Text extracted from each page
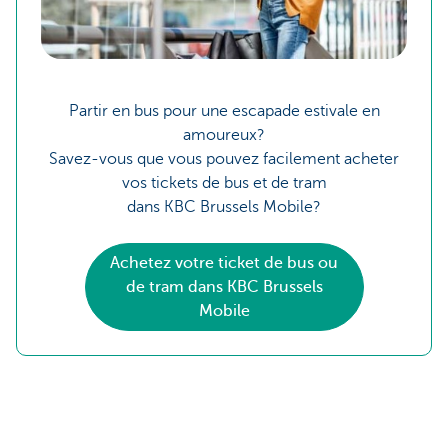
Partir en bus pour une escapade estivale en
amoureux?
Savez-vous que vous pouvez facilement acheter
vos tickets de bus et de tram
dans KBC Brussels Mobile?
Achetez votre ticket de bus ou
de tram dans KBC Brussels
Mobile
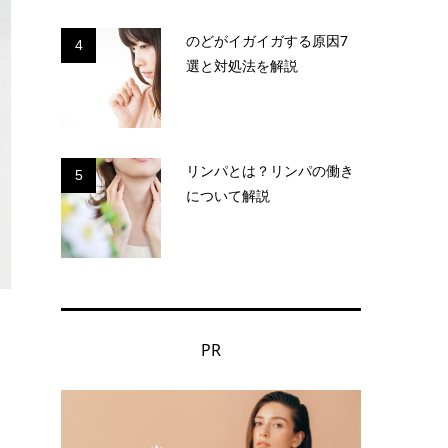
のどがイガイガする原因7
4
選と対処法を解説
リンパとは？リンパの働き
5
について解説
PR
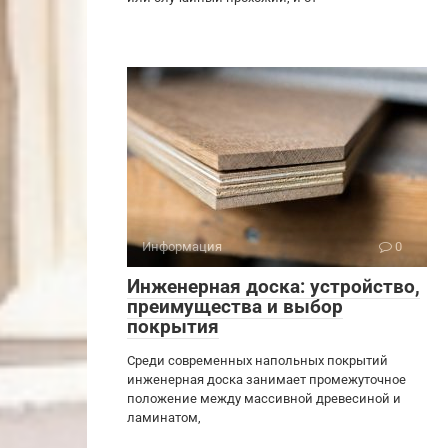
Информация
0
Инженерная доска: устройство,
преимущества и выбор
покрытия
Среди современных напольных покрытий
инженерная доска занимает промежуточное
положение между массивной древесиной и
ламинатом,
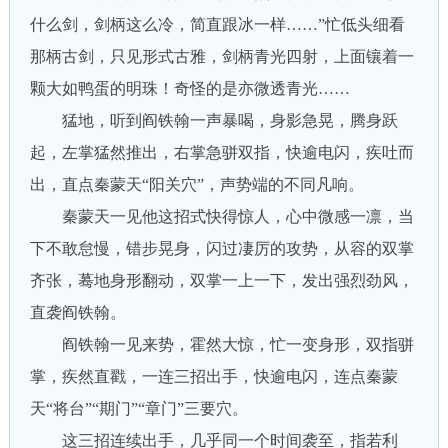
什么剑，剑柄这么冷，简直跟冰一样……”忙低头细看
那柄古剑，只见形式古雅，剑柄青光四射，上面镶着一
颗大如鸭蛋的明珠！奇怪的是亦微透青光……
猛地，听到阎铁翰一声暴喝，身影急晃，腾身跃
起，左掌猛然推出，右掌急骈双指，快逾电闪，疾吐而
出，直点秦蒙天“阳关穴”，声势端的不同凡响。
秦蒙天一见他这招式快得惊人，心中微感一凛，当
下不敢怠慢，错步晃身，闪过凄厉的攻势，从容的双掌
齐张，蓦地身形翻动，双掌一上一下，发出强烈劲风，
直袭阎铁翰。
阎铁翰一见来势，霍然大惊，忙一变身形，双指骈
掌，疾然直戳，一连三招出手，快逾电闪，连点秦蒙
天“将台”“期门”“章门”三要穴。
这三招连续出手，几乎同一个时间袭至，指若利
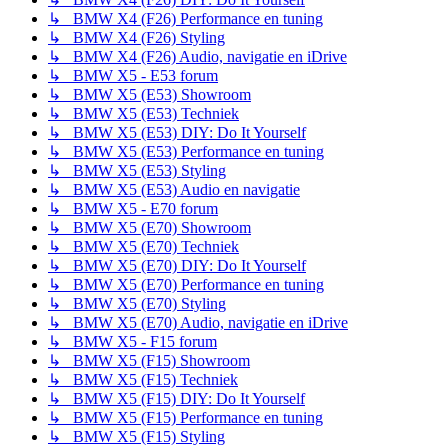
↳ BMW X4 (F26) Performance en tuning
↳ BMW X4 (F26) Styling
↳ BMW X4 (F26) Audio, navigatie en iDrive
↳ BMW X5 - E53 forum
↳ BMW X5 (E53) Showroom
↳ BMW X5 (E53) Techniek
↳ BMW X5 (E53) DIY: Do It Yourself
↳ BMW X5 (E53) Performance en tuning
↳ BMW X5 (E53) Styling
↳ BMW X5 (E53) Audio en navigatie
↳ BMW X5 - E70 forum
↳ BMW X5 (E70) Showroom
↳ BMW X5 (E70) Techniek
↳ BMW X5 (E70) DIY: Do It Yourself
↳ BMW X5 (E70) Performance en tuning
↳ BMW X5 (E70) Styling
↳ BMW X5 (E70) Audio, navigatie en iDrive
↳ BMW X5 - F15 forum
↳ BMW X5 (F15) Showroom
↳ BMW X5 (F15) Techniek
↳ BMW X5 (F15) DIY: Do It Yourself
↳ BMW X5 (F15) Performance en tuning
↳ BMW X5 (F15) Styling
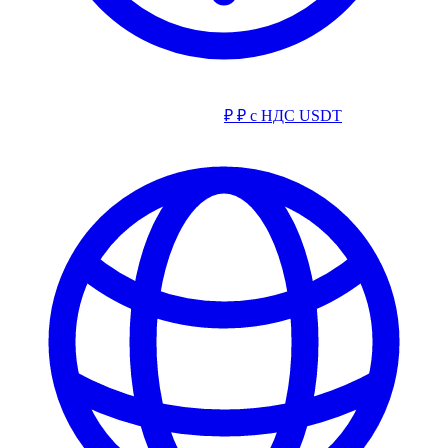
₽
₽ с НДС
USDT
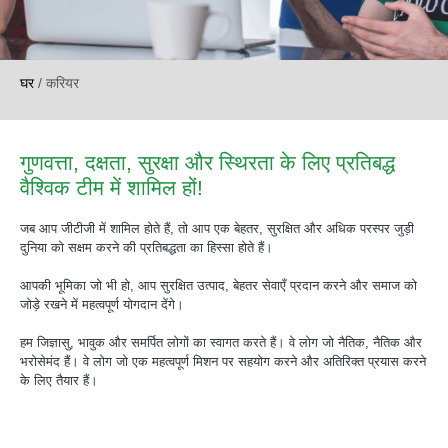
घर
/
करियर
गुणवत्ता, दक्षता, सुरक्षा और स्थिरता के लिए प्रतिबद्ध
वैश्विक टीम में शामिल हों!
जब आप जीटीजी में शामिल होते हैं, तो आप एक बेहतर, सुरक्षित और अधिक परस्पर जुड़ी
दुनिया को सक्षम करने की प्रतिबद्धता का हिस्सा होते हैं।
आपकी भूमिका जो भी हो, आप सुरक्षित उत्पाद, बेहतर सेवाएँ प्रदान करने और समाज को
जोड़े रखने में महत्वपूर्ण योगदान देंगे।
हम जिज्ञासु, भावुक और समर्पित लोगों का स्वागत करते हैं। वे लोग जो नैतिक, नैतिक और
भरोसेमंद हैं। वे लोग जो एक महत्वपूर्ण मिशन पर सहयोग करने और अतिरिक्त प्रयास करने
के लिए तैयार हैं।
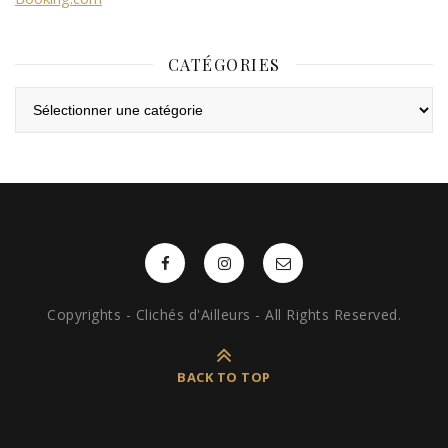
CATÉGORIES
Catégories
Copyrights - Clichés d'Ailleurs - All Rights Reserved.
BACK TO TOP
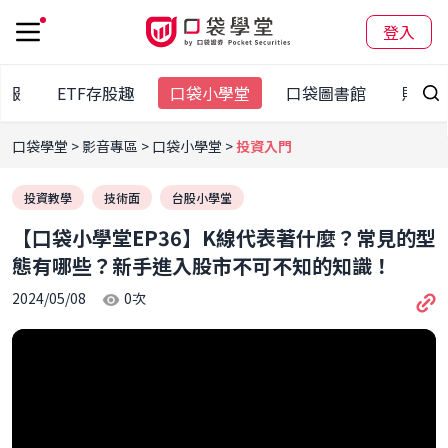
登入
日報
ETF存股趣
口袋小學堂
口袋圖書館
財經
口袋學堂
影音專區
口袋小學堂
投資入門
投資教學
技術面
台股小學堂
【口袋小學堂EP36】K線代表著什麼？常見的型
態有哪些？新手進入股市不可不知的知識！
2024/05/08
0
次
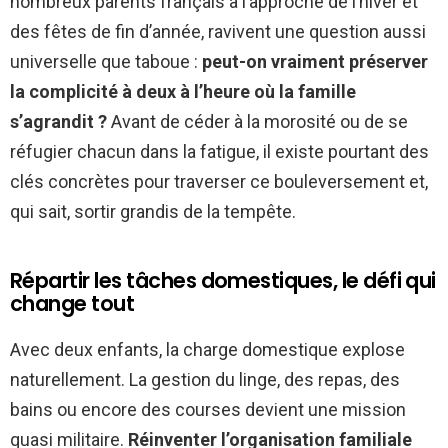
nombreux parents français à l’approche de l’hiver et
des fêtes de fin d’année, ravivent une question aussi
universelle que taboue :
peut-on vraiment préserver
la complicité à deux à l’heure où la famille
s’agrandit ?
Avant de céder à la morosité ou de se
réfugier chacun dans la fatigue, il existe pourtant des
clés concrètes pour traverser ce bouleversement et,
qui sait, sortir grandis de la tempête.
Répartir les tâches domestiques, le défi qui
change tout
Avec deux enfants, la charge domestique explose
naturellement. La gestion du linge, des repas, des
bains ou encore des courses devient une mission
quasi militaire.
Réinventer l’organisation familiale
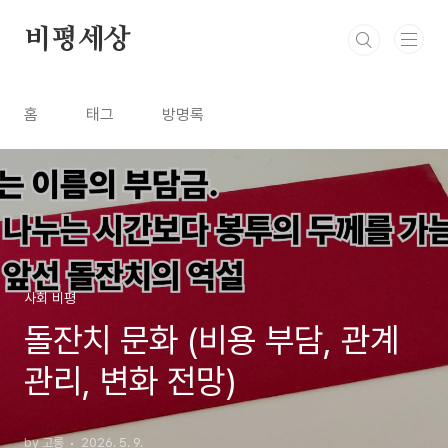
본문 바로가기
비평세상
홈
태그
방명록
사회 비평
돌잔치 문화 (비용 부담, 관계
관리, 변화 전망)
by 고롱
2026. 5. 9.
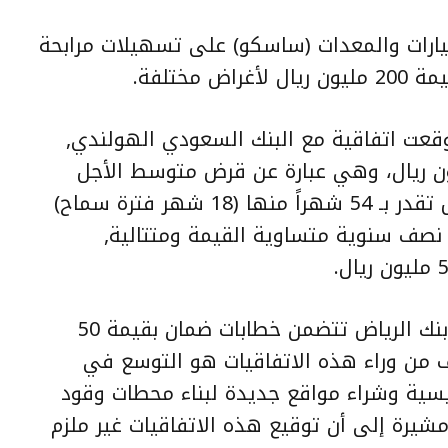
ارات والمعدات (ساسكو) على تسهيلات مرابحة
مختلفة.
قعت اتفاقية مع البنك السعودي الهولندي,
سهيل عام بقيمة 150 مليون ريال، وهي عبارة عن قرض متوسط الأجل
بقيمة 100 مليون ريال، وبمدة تمويل تقدر بـ 54 شهراً منها (18 شهر فترة سماح)
نصف سنوية متساوية القيمة ومتتالية,
وأشارت إلى أن الاتفاقية الثانية مع بنك الرياض تتضمن خطابات ضمان بقيمة 50
ف من وراء هذه الاتفاقيات هو التوسع في
سية وشراء مواقع جديدة لبناء محطات وقود
مشيرة إلى أن توقيع هذه الاتفاقيات غير ملزم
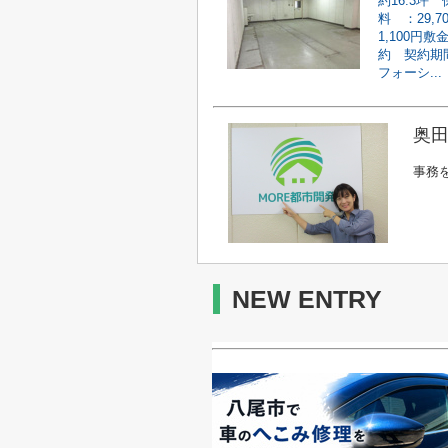
約16.3
料 ：29,
1,100円
約 契約期
フォーシ...
奥田
事務
NEW ENTRY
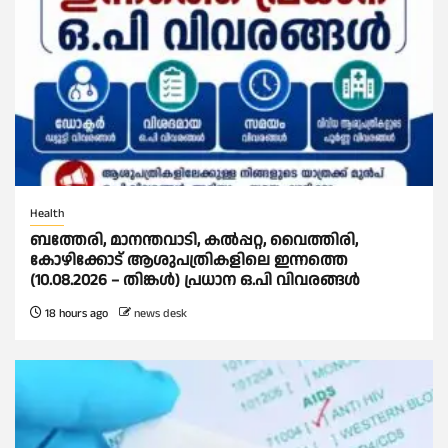
Health
ബത്തേരി, മാനന്തവാടി, കൽപ്പറ്റ, വൈത്തിരി,
കോഴിക്കോട് ആശുപത്രികളിലെ ഇന്നത്തെ
(10.08.2026 – തിങ്കൾ) പ്രധാന ഒ.പി വിവരങ്ങൾ
18 hours ago
news desk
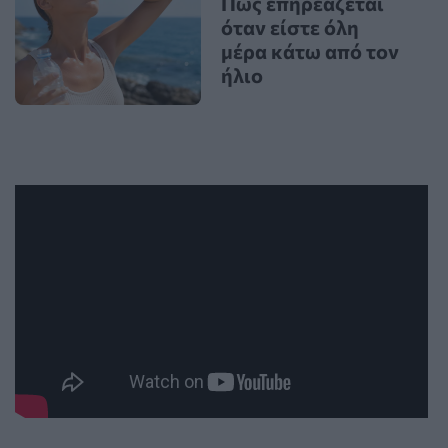
Πώς επηρεάζεται
όταν είστε όλη
μέρα κάτω από τον
ήλιο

§ **EXERCISE DETAILS**:
Please count the lines in the rows that contain the string "快逾电闪" and give only that number.

§ **RESULT OF THIS TASK**:
2